32 Unter diesen Umständen verfügt der Gerichtshof nicht über ausreichende Anhaltspunkte, um die Tragweite des der Republik Finnland vorgeworfenen Verstoßes gegen das Gemeinschaftsrecht genau erfassen und damit überprüfen zu können, ob die von der Kommission behauptete Vertragsverletzung vorliegt (vgl. in diesem Sinne Urteil Kommission/Vereinigtes Königreich, Randnr. 18).

33 Die Klage ist folglich als unzulässig abzuweisen.

Kostenentscheidung:

Kosten

34 Nach Art. 69 § 2 der Verfahrensordnung ist die unterliegende Partei auf Antrag zur Tragung der Kosten zu verurteilen.
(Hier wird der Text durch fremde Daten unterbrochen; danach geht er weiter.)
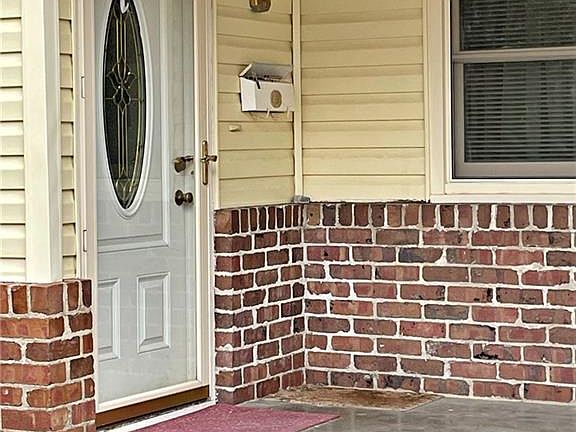
Locate an element on the screen. The width and height of the screenshot is (576, 432). locks is located at coordinates (185, 164).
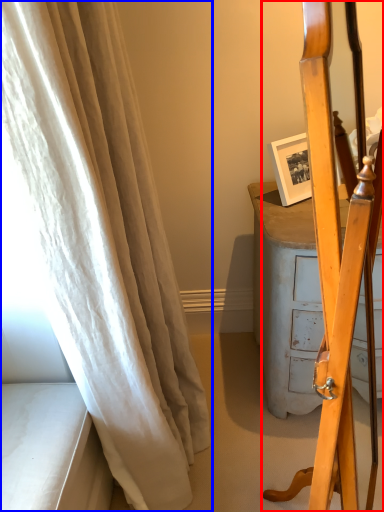
Question: Among these objects, which one is nearest to the camera, furniture (highlighted by a red box) or curtain (highlighted by a blue box)?

Choices:
 (A) furniture
 (B) curtain

Answer: (A)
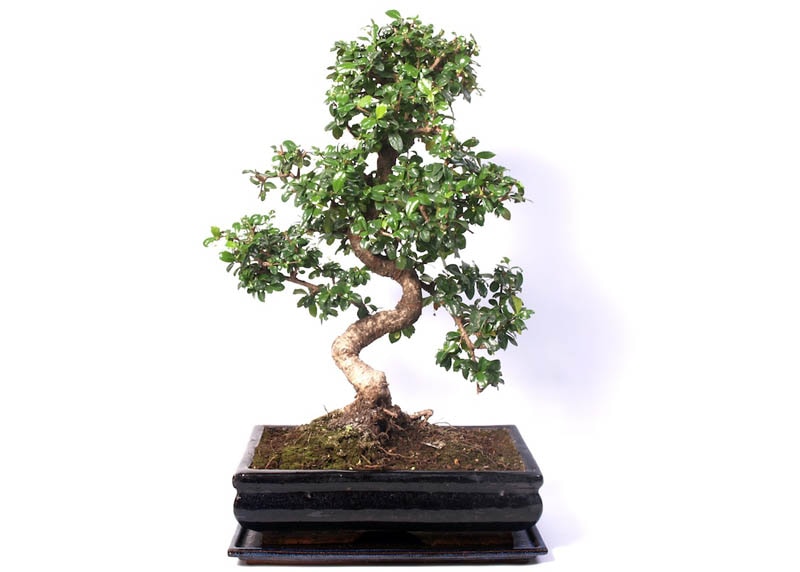
Find the location of a particular element. The height and width of the screenshot is (572, 800). planter is located at coordinates (374, 506).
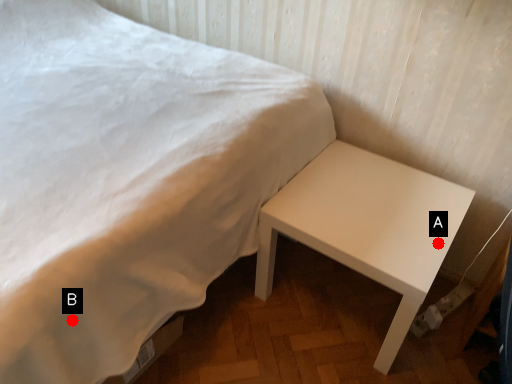
Question: Two points are circled on the image, labeled by A and B beside each circle. Which point is closer to the camera?

Choices:
 (A) A is closer
 (B) B is closer

Answer: (B)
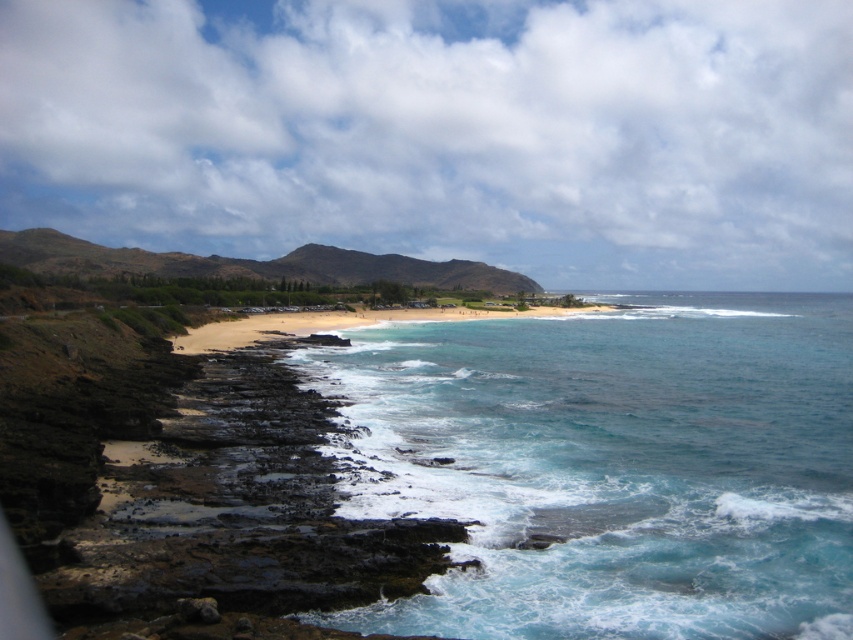
You are standing on the golden sand beach at center and want to walk to the dark brown rocky cliffs at lower left. Which direction should you move to reach them?

The dark brown rocky cliffs at lower left are in front of the golden sand beach at center, so you should move forward towards the dark brown rocky cliffs at lower left to reach them.

You are a kayaker planning to navigate through the coastal area shown. You see the clear blue water at center and the dark brown rocky cliffs at lower left. Which direction should you aim for to avoid hitting the rocks?

You should aim towards the clear blue water at center, as it is positioned over the dark brown rocky cliffs at lower left, indicating it is a safer, open water area away from the rocky terrain.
Da die Republik Finnland eine entsprechende Verurteilung der Kommission beantragt hat und deren Klage unzulässig ist, sind ihr die Kosten aufzuerlegen.

Tenor:

Aus diesen Gründen hat der Gerichtshof (Zweite Kammer) für Recht erkannt und entschieden:

1. Die Klage wird als unzulässig abgewiesen.

2. Die Kommission der Europäischen Gemeinschaften trägt die Kosten.